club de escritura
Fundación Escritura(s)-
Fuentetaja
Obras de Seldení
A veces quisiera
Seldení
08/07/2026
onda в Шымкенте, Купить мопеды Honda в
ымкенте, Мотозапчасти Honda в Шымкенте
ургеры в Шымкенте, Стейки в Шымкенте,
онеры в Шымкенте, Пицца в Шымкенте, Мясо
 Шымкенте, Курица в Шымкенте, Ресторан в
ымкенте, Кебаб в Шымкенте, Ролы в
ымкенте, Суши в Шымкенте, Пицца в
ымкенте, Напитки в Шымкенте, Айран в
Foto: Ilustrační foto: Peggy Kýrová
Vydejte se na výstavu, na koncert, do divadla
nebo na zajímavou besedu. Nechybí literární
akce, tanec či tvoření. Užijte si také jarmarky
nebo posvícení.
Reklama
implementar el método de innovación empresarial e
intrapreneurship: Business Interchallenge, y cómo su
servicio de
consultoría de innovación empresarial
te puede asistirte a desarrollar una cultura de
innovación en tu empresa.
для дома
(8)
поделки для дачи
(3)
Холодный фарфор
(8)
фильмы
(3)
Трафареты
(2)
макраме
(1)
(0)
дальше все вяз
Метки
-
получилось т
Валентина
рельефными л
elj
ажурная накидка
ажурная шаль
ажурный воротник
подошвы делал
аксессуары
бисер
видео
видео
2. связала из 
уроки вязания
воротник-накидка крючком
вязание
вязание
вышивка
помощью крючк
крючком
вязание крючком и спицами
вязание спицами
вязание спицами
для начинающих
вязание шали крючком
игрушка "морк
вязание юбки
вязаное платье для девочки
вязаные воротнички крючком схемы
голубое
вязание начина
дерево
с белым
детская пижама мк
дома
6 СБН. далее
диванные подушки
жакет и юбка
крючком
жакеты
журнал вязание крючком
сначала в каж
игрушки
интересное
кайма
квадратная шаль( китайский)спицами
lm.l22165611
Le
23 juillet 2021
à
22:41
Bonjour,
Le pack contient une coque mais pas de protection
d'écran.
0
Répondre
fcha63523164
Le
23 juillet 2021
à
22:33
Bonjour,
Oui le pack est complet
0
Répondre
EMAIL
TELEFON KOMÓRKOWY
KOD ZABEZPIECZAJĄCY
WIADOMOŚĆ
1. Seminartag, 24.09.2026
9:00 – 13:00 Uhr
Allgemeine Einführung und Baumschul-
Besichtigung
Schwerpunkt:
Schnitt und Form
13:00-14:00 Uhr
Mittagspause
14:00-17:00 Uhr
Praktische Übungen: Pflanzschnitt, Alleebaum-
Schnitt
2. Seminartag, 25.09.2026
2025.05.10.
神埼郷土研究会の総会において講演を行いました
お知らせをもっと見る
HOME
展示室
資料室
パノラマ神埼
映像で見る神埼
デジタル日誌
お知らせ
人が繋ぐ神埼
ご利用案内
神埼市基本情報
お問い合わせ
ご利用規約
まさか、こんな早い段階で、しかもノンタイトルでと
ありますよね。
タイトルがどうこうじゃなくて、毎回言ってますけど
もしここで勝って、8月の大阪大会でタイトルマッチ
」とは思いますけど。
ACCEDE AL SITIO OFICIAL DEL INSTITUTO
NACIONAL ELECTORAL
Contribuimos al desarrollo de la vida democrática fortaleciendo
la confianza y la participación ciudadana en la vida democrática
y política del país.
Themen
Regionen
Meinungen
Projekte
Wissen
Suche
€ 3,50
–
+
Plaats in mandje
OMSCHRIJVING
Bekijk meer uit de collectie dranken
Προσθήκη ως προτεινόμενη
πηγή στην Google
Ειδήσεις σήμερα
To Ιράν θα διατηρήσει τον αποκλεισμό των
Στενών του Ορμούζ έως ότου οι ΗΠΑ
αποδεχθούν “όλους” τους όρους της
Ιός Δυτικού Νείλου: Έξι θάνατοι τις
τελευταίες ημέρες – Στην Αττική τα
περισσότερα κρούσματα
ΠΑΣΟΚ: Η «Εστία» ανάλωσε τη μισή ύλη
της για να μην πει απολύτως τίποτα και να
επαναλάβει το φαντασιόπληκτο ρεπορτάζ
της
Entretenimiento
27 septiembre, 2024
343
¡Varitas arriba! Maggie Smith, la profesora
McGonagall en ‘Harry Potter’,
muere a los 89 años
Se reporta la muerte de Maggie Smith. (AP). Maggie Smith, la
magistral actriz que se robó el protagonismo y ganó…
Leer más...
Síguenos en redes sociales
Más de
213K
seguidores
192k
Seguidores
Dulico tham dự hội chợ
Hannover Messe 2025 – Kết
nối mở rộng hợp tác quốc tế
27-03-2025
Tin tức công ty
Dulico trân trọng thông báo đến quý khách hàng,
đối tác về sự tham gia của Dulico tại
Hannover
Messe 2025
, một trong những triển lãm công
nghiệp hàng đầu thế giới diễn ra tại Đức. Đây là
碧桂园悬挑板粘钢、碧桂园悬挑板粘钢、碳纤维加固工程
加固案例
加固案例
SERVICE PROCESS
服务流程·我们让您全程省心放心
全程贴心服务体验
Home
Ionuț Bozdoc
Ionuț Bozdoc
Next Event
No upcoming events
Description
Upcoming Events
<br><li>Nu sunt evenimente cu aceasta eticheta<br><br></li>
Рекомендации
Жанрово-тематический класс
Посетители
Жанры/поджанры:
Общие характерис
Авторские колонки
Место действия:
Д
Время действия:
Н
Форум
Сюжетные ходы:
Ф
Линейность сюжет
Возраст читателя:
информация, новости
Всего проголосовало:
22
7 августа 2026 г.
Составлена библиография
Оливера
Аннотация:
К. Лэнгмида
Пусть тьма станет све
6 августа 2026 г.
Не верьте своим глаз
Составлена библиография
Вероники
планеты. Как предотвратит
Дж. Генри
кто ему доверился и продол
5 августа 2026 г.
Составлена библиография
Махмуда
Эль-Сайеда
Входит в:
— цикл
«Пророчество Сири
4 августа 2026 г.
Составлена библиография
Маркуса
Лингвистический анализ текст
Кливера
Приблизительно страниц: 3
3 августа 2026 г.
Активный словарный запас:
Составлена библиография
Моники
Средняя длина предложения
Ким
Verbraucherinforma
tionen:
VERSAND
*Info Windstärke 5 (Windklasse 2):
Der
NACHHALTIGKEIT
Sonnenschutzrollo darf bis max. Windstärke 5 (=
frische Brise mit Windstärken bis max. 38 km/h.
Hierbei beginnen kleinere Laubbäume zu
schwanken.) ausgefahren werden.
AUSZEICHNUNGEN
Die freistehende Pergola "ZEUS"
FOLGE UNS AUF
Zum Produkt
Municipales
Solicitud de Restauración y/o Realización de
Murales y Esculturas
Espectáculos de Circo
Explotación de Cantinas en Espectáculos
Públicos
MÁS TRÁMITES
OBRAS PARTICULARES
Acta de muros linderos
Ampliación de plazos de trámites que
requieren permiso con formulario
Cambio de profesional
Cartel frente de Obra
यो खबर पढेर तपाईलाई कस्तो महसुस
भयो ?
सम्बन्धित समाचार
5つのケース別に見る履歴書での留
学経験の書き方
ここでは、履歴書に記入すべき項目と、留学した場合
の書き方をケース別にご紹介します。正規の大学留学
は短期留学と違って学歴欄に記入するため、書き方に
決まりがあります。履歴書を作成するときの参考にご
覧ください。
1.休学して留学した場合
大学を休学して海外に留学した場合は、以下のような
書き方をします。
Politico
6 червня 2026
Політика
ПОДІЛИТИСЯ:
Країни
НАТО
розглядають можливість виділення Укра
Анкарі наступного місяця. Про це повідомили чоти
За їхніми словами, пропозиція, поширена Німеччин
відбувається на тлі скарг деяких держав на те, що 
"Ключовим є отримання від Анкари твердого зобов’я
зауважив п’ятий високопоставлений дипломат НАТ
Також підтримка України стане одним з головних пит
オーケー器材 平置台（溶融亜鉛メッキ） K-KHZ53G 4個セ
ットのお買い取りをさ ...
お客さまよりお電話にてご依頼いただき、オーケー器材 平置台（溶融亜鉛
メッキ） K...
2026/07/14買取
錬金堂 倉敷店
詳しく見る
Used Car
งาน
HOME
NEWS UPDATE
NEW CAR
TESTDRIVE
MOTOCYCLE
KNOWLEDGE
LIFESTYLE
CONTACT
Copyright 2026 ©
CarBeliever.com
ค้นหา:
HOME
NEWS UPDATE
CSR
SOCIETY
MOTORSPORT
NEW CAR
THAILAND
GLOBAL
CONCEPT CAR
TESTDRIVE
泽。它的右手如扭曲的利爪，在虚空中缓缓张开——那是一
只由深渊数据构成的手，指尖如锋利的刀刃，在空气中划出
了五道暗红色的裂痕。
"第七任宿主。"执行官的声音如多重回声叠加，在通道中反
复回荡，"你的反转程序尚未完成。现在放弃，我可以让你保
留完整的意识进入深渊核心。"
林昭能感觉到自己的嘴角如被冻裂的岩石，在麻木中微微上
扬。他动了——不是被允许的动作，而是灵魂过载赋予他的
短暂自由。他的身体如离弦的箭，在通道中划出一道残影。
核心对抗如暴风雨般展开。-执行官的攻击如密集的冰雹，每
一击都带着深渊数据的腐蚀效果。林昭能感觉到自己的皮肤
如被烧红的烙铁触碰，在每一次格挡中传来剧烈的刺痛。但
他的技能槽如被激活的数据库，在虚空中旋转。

## What the task asks
Keep both end lines and retype everything in the records above from the line containing "magistral actriz que" through the line containing "Линейность сюжет", exactly, with nothing else.

## Task answer
magistral actriz que se robó el protagonismo y ganó…
Leer más...
Síguenos en redes sociales
Más de
213K
seguidores
192k
Seguidores
Dulico tham dự hội chợ
Hannover Messe 2025 – Kết
nối mở rộng hợp tác quốc tế
27-03-2025
Tin tức công ty
Dulico trân trọng thông báo đến quý khách hàng,
đối tác về sự tham gia của Dulico tại
Hannover
Messe 2025
, một trong những triển lãm công
nghiệp hàng đầu thế giới diễn ra tại Đức. Đây là
碧桂园悬挑板粘钢、碧桂园悬挑板粘钢、碳纤维加固工程
加固案例
加固案例
SERVICE PROCESS
服务流程·我们让您全程省心放心
全程贴心服务体验
Home
Ionuț Bozdoc
Ionuț Bozdoc
Next Event
No upcoming events
Description
Upcoming Events
<br><li>Nu sunt evenimente cu aceasta eticheta<br><br></li>
Рекомендации
Жанрово-тематический класс
Посетители
Жанры/поджанры:
Общие характерис
Авторские колонки
Место действия:
Д
Время действия:
Н
Форум
Сюжетные ходы:
Ф
Линейность сюжет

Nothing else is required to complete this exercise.